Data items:
______
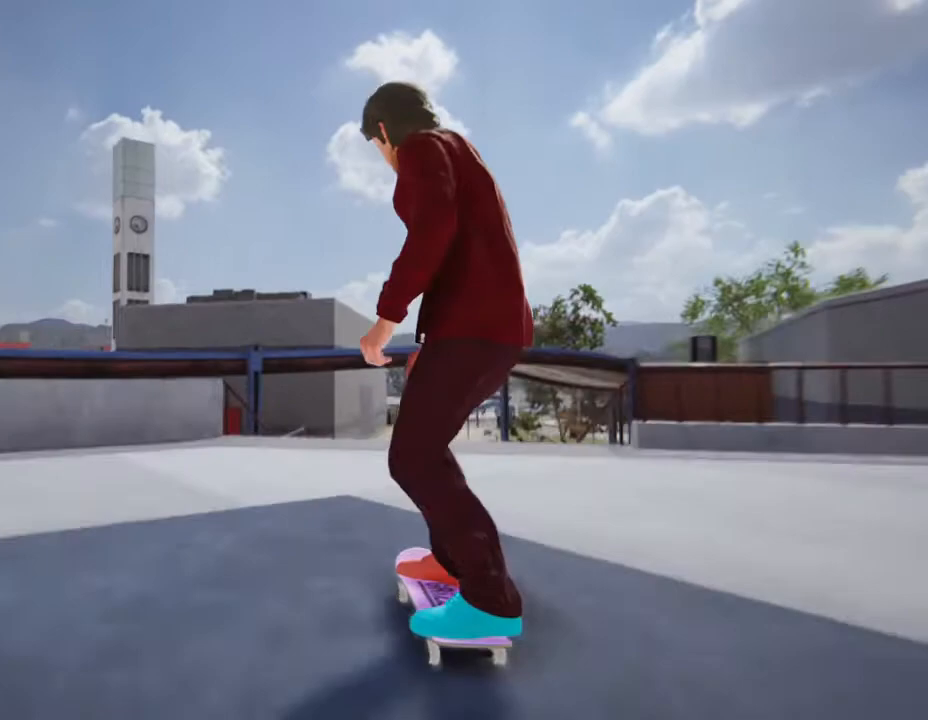
{"buttons": [], "left_stick": "down", "right_stick": "center", "events": [[67, "left_stick", "center"], [367, "left_stick", "down"]]}
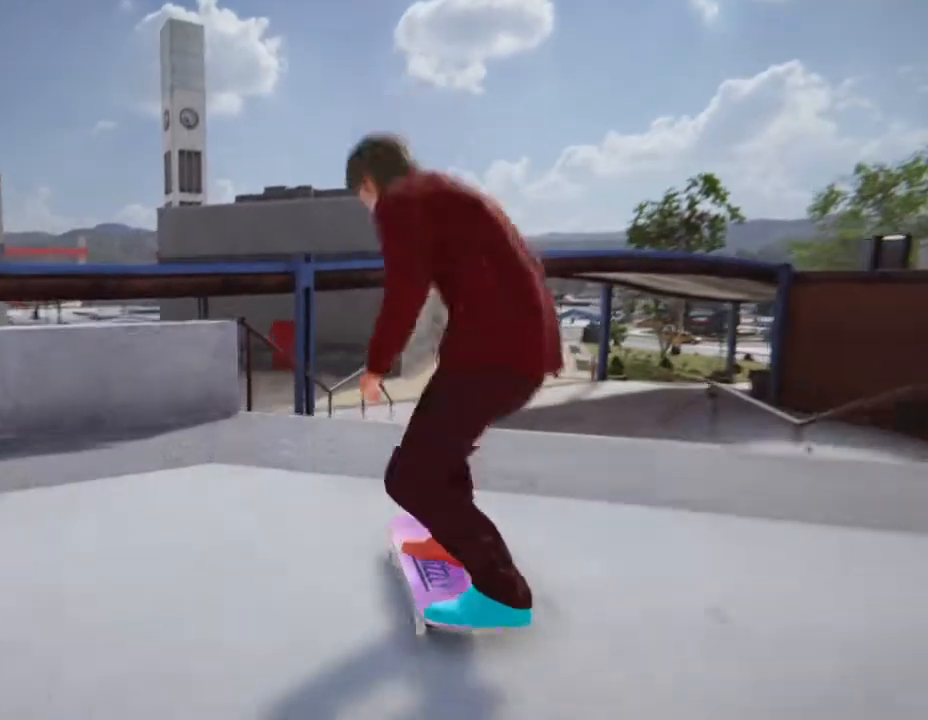
{"buttons": [], "left_stick": "center", "right_stick": "center"}
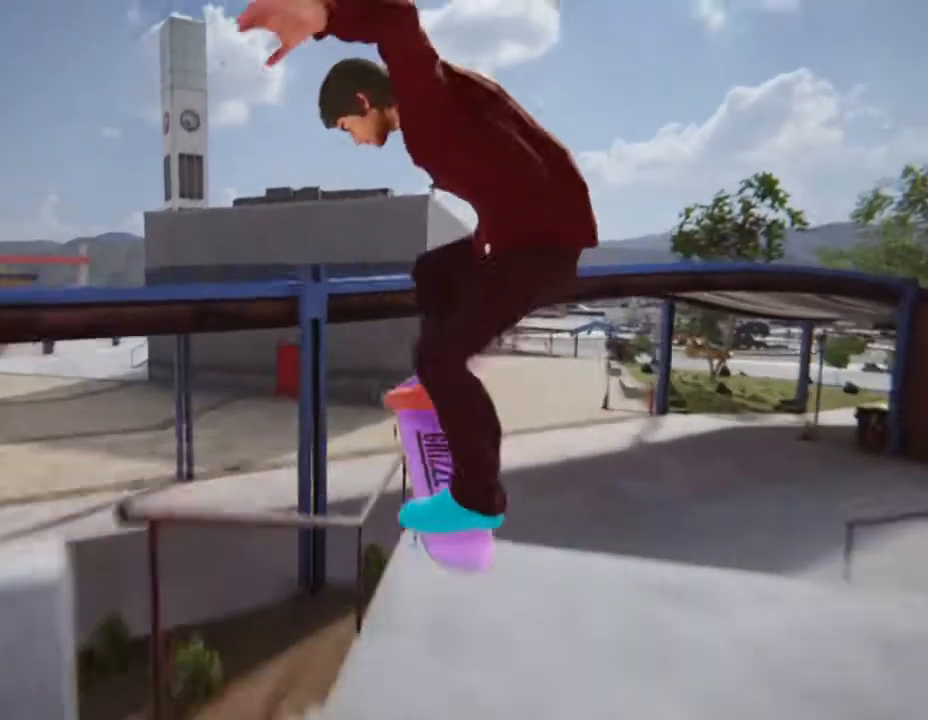
{"buttons": [], "left_stick": "center", "right_stick": "center", "events": [[100, "R2", "down"], [434, "R2", "up"]]}
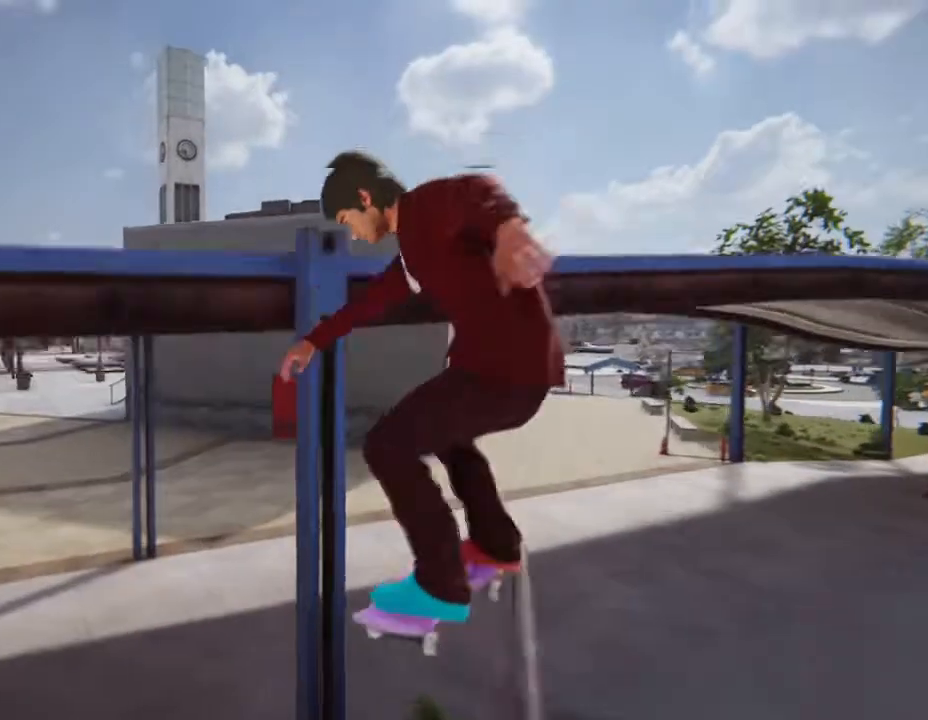
{"buttons": ["L2"], "left_stick": "center", "right_stick": "center"}
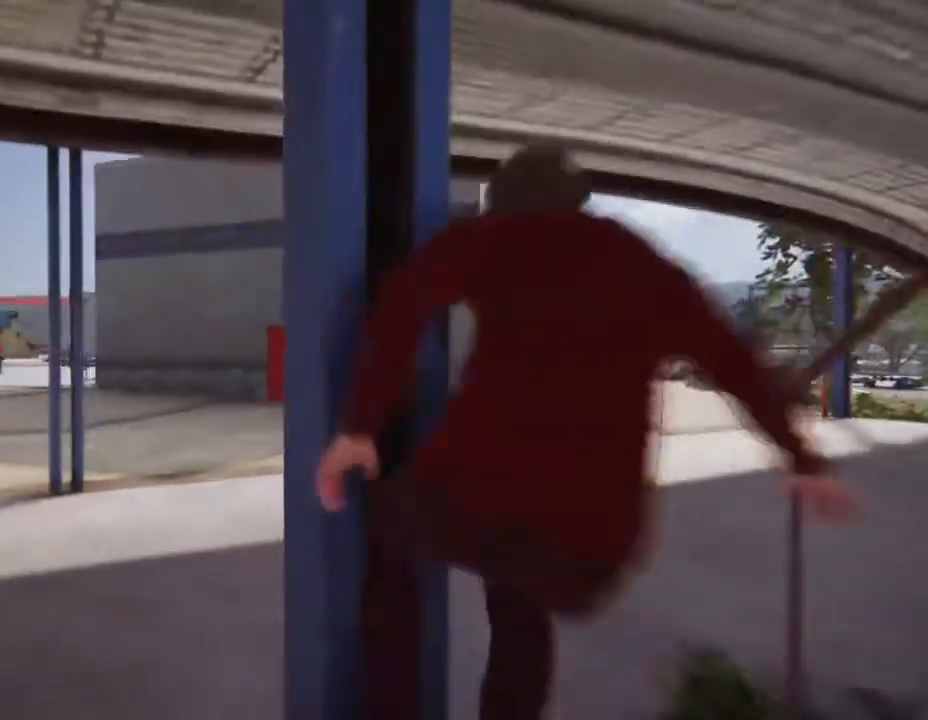
{"buttons": [], "left_stick": "center", "right_stick": "center", "events": [[233, "L2", "up"]]}
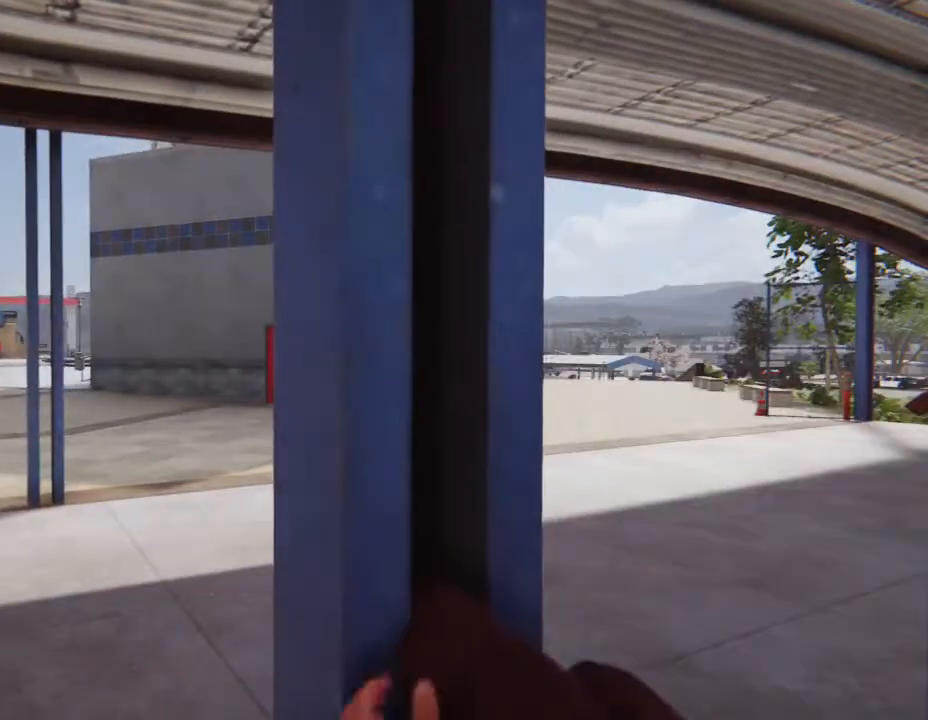
{"buttons": ["SQUARE"], "left_stick": "center", "right_stick": "center", "events": [[234, "DPAD_UP", "down"], [434, "SQUARE", "down"], [501, "DPAD_UP", "up"]]}
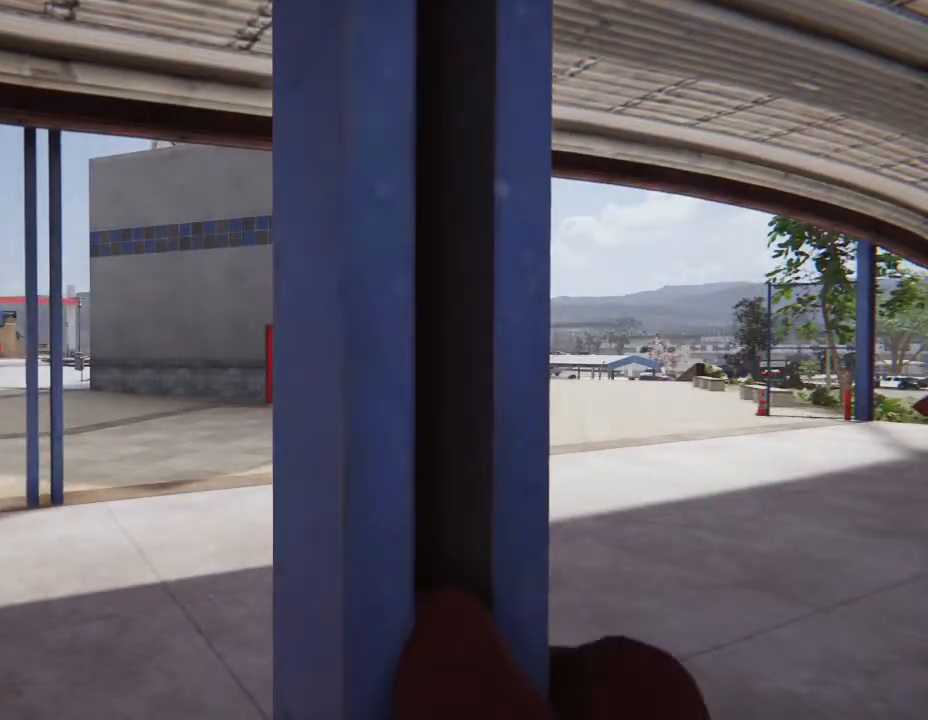
{"buttons": ["DPAD_UP"], "left_stick": "center", "right_stick": "center", "events": [[300, "CROSS", "down"], [333, "SQUARE", "up"], [433, "DPAD_UP", "down"], [500, "CROSS", "up"]]}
______
* [Your goal]:
Check each line of the records above, and copy those that hold the word "events".

* [Answer to this problem]:
{"buttons": [], "left_stick": "down", "right_stick": "center", "events": [[67, "left_stick", "center"], [367, "left_stick", "down"]]}
{"buttons": [], "left_stick": "center", "right_stick": "center", "events": [[100, "R2", "down"], [434, "R2", "up"]]}
{"buttons": [], "left_stick": "center", "right_stick": "center", "events": [[233, "L2", "up"]]}
{"buttons": ["SQUARE"], "left_stick": "center", "right_stick": "center", "events": [[234, "DPAD_UP", "down"], [434, "SQUARE", "down"], [501, "DPAD_UP", "up"]]}
{"buttons": ["DPAD_UP"], "left_stick": "center", "right_stick": "center", "events": [[300, "CROSS", "down"], [333, "SQUARE", "up"], [433, "DPAD_UP", "down"], [500, "CROSS", "up"]]}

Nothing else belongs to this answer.